- What to produce -
Apart from the pictures, reproduce the data below exactly as it stands.

Pictures with lens parameters:
= = = = =
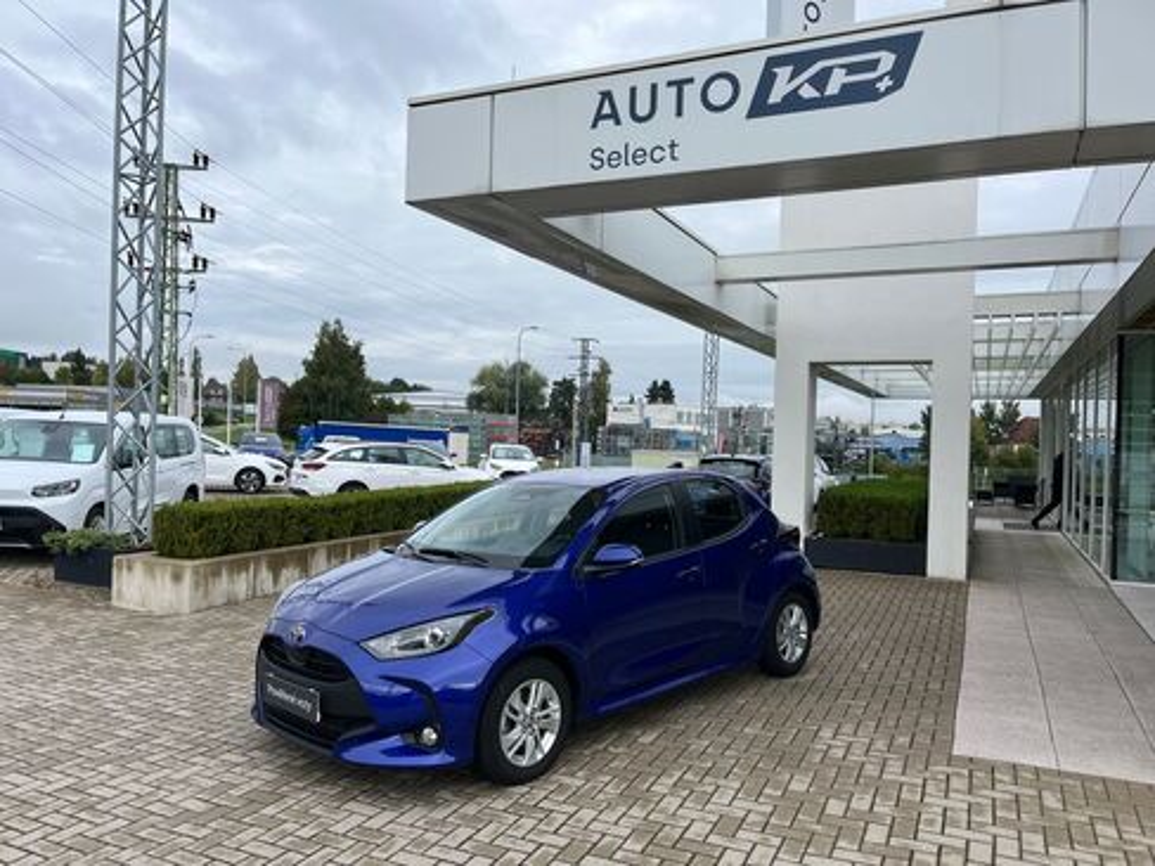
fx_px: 868
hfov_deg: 67.3
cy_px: 433
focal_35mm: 26
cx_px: 578
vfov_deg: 53.1
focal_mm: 5.1
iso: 50
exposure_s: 1/2571
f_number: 1.6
= = = = =
- Exercise answer -
fx_px: 868
hfov_deg: 67.3
cy_px: 433
focal_35mm: 26
cx_px: 578
vfov_deg: 53.1
focal_mm: 5.1
iso: 50
exposure_s: 1/2571
f_number: 1.6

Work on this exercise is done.